Did quite well, my best was a low 13 average of 5. Came in third place, just .01 seconds shy of Mike Kotch. Awesome competition, thanks a lot Arthur!


----------



## masterofthebass (Feb 6, 2011)

Anthony said:


> Rowe texted me saying he got a 9.46 avg.


 
I remember the days when rowe texted me :'(


----------



## Kian (Feb 6, 2011)

Shortey said:


> wut


 
I guess he's not overly impressed by 9.46. he did later text me the same thing as Anthony.


----------



## blade740 (Feb 6, 2011)

Over 2 seconds slower than the world record and over a second slower than his competition PB. I'd say so.


----------



## rowehessler (Feb 6, 2011)

masterofthebass said:


> I remember the days when rowe texted me :'(


 
lol i would but i lost your number. If you still have mine just text me


----------



## rowehessler (Feb 6, 2011)

its only like half a second slower than my pb lol. and a second and a half slower than the WR.


----------



## blade740 (Feb 6, 2011)

Yeah I totally misread that as 9.96. I'm an idiot.


----------



## That70sShowDude (Feb 6, 2011)

theanonymouscuber said:


> Did quite well, my best was a low 13 average of 5. Came in third place, just .01 seconds shy of Mike Kotch. Awesome competition, thanks a lot Arthur!

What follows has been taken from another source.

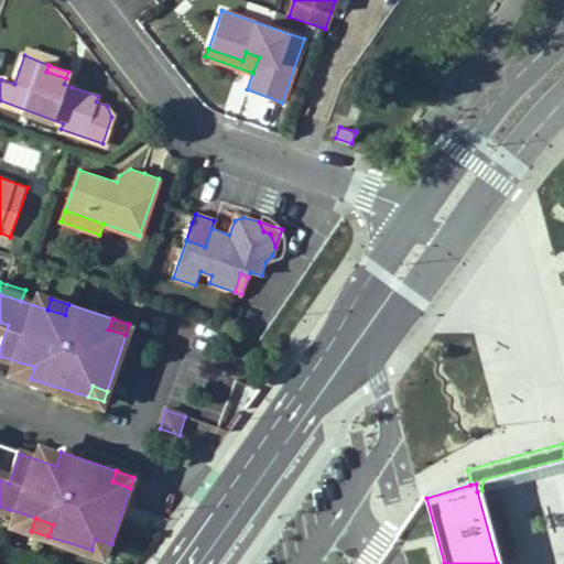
[(111,544),(95,539),(91,550),(107,556),(111,544)]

I didn't know you were theanonymouscuber!

Got 2nd in 2-4 and 3rd in a oh/magic (lol, magic) due to lack of competitiors. +2'd a J-perm on my last 2x2 solve of the first round, which would have gave me a 3.68 average. Improved oh average, but I still want it to be a few seconds faster. Nothing really to note improvement wise. For Team BLD, Bobby and I got a 31 and 32 on back to back solves.


----------



## That70sShowDude (Feb 13, 2011)

Sorry for the double post, but why aren't the results up yet?



theanonymouscuber said:


> Did quite well, my best was a low 13 average of 5. Came in third place, just .01 seconds shy of Mike Kotch. Awesome competition, thanks a lot Arthur!



You were actually .03 shy. There was an error in my average.


----------



## IamWEB (Feb 13, 2011)

masterofthebass said:


> I remember the days when rowe texted me :'(


 
I don't. :/


----------



## JonnyWhoopes (Feb 17, 2011)

So, I don't mean to be pushy or impatient... But when are results going to be posted?


----------



## Evan Liu (Feb 17, 2011)

JonnyWhoopes said:


> So, I don't mean to be pushy or impatient... But when are results going to be posted?


They were already posted on the 13th.

http://www.worldcubeassociation.org/node/1375
http://www.worldcubeassociation.org/results/c.php?i=Brown2011


----------



## JonnyWhoopes (Feb 17, 2011)

Evan Liu said:


> They were already posted on the 13th.
> 
> http://www.worldcubeassociation.org/node/1375
> http://www.worldcubeassociation.org/results/c.php?i=Brown2011


 
Wtheck, time to clear my cache.


----------



## Kian (Feb 17, 2011)

JonnyWhoopes said:


> Wtheck, time to clear my cache.


 
This happens with the WCA often, I've found. When you're on that site you should reload pages when you expect them to have already been updated, as a rule.


----------